REQUEST: Can you lay out the lines from the start of the collected data through the line holding "effektbrytare?", inclusive, as a Markdown table with the columns n and Line, skipping any blank lines?

*** Opening of TASK DATA ***

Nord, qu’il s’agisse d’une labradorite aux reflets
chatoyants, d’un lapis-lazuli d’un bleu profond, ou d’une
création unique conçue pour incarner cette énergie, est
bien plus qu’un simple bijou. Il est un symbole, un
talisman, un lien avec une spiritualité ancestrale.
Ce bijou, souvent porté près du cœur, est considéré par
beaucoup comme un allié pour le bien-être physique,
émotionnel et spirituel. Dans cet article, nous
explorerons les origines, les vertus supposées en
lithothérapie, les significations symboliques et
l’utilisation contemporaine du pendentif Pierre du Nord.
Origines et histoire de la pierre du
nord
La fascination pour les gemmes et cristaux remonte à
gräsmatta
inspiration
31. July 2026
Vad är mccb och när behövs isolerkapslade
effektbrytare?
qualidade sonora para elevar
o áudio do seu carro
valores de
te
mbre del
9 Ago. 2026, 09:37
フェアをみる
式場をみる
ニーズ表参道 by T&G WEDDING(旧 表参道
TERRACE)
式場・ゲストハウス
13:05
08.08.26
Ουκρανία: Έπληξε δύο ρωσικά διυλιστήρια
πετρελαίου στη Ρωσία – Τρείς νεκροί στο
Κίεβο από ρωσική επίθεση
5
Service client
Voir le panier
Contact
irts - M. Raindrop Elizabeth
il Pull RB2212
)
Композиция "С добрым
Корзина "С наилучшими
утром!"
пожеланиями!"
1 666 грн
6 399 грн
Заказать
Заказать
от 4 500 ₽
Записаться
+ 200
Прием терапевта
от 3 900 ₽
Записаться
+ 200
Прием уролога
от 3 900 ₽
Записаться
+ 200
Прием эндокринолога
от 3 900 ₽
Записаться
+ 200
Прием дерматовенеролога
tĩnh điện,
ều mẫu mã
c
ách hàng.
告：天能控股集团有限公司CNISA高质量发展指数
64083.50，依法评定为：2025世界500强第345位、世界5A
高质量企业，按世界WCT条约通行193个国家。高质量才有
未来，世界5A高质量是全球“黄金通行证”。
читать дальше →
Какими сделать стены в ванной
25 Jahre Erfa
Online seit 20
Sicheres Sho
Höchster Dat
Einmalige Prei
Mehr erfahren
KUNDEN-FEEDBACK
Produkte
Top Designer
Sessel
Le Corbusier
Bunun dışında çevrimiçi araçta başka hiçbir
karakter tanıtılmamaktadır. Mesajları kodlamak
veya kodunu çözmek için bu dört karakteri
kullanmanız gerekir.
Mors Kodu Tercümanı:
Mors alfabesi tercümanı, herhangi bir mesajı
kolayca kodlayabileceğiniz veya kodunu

*** Close of TASK DATA ***

RESULT OF THIS TASK:
| n | Line |
|---|---|
| 1 | Nord, qu’il s’agisse d’une labradorite aux reflets |
| 2 | chatoyants, d’un lapis-lazuli d’un bleu profond, ou d’une |
| 3 | création unique conçue pour incarner cette énergie, est |
| 4 | bien plus qu’un simple bijou. Il est un symbole, un |
| 5 | talisman, un lien avec une spiritualité ancestrale. |
| 6 | Ce bijou, souvent porté près du cœur, est considéré par |
| 7 | beaucoup comme un allié pour le bien-être physique, |
| 8 | émotionnel et spirituel. Dans cet article, nous |
| 9 | explorerons les origines, les vertus supposées en |
| 10 | lithothérapie, les significations symboliques et |
| 11 | l’utilisation contemporaine du pendentif Pierre du Nord. |
| 12 | Origines et histoire de la pierre du |
| 13 | nord |
| 14 | La fascination pour les gemmes et cristaux remonte à |
| 15 | gräsmatta |
| 16 | inspiration |
| 17 | 31. July 2026 |
| 18 | Vad är mccb och när behövs isolerkapslade |
| 19 | effektbrytare? |